[[ TEXT SHOWN, beginning ]]

The narrator asks when he will be hanged and is told, “Tomorrow morning if we have the scaffold up in time and unless it is raining” (126). Since he will be dead soon, the narrator asks if Pluck will tell him about the “readings,” mysterious numbers he has heard the policemen talking about. The sergeant shows him to MacCruiskeen’s bedroom and says that there is a magical map of the parish on the ceiling. The map also shows the road to eternity, according to the Sergeant. The narrator asks if they will be able to get back and the Sergeant explains that there is an elevator. They set out down the lane in that direction.


They pass through an overgrown path and to a stone building. They enter, going into a stone box that weighs the narrator, then plummets downward. The narrator is terrified but the Sergeant remarks casually that that was the elevator he was referring to. They walk down a dimly lit hallway, which has a series of small doors that remind the narrator of “ovens or furnace-doors or safe-deposits such as banks have” (135). They come to an airy, circular hall. It is filled with machinery with wires and clock-like objects, which the Sergeant inspects. The narrator hears a loud hammering. MacCruiskeen emerges from behind the largest of the machines.


The narrator asks if this is eternity, and the Sergeant explains that you do not age in this place: “Your pipe will smoke all day and will still be full and a glass of whiskey will still be there no matter how much of it you drink and it does not matter in any case because it will not make you drunker than your own sobriety” (138). The narrator asks about the Sergeant’s bicycle and he pulls a brand-new one from one of the oven-type doors on the walls.

[[ TEXT SHOWN, end ]]

● **WHAT YOU ARE ASKED TO DO**
In the plot summary above, what does the Sergeant say is on the ceiling of MacCruiskeen's bedroom?

[[ GIVEN ENTRIES, beginning ]]

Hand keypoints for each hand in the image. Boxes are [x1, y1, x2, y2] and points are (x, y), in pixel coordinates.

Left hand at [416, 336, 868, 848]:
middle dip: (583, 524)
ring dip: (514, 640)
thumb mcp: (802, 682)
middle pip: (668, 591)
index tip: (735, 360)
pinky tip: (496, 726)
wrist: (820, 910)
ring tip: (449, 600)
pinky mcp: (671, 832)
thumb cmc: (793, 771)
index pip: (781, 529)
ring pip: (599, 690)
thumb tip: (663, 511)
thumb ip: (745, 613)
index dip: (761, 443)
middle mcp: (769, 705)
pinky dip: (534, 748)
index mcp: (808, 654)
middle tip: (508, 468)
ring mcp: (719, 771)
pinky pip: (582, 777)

[[ GIVEN ENTRIES, end ]]
[[ GIVEN ENTRIES, beginning ]]

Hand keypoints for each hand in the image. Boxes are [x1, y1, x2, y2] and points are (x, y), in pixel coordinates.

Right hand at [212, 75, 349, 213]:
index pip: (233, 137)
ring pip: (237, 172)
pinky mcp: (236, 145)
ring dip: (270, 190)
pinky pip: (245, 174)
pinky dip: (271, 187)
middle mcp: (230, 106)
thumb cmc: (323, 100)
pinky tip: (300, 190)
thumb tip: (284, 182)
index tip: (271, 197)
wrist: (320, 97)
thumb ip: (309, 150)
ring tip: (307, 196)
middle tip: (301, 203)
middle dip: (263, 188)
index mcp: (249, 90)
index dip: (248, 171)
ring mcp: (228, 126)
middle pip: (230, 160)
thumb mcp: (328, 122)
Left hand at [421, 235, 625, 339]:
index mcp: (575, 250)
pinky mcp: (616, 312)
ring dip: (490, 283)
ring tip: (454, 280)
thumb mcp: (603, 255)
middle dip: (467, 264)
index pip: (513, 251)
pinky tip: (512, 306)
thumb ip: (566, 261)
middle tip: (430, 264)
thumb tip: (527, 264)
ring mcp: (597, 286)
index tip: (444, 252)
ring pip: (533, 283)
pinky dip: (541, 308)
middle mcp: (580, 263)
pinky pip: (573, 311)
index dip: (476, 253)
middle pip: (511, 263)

[[ GIVEN ENTRIES, end ]]
[[ GIVEN ENTRIES, beginning ]]

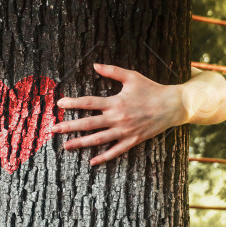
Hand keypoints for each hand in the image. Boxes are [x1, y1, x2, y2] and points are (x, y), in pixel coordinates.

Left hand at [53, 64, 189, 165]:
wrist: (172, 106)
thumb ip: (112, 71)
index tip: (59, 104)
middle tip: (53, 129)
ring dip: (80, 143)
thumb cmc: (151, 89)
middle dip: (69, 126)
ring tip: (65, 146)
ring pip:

[[ GIVEN ENTRIES, end ]]

● **EXERCISE RESULT**
A magical map of the parish.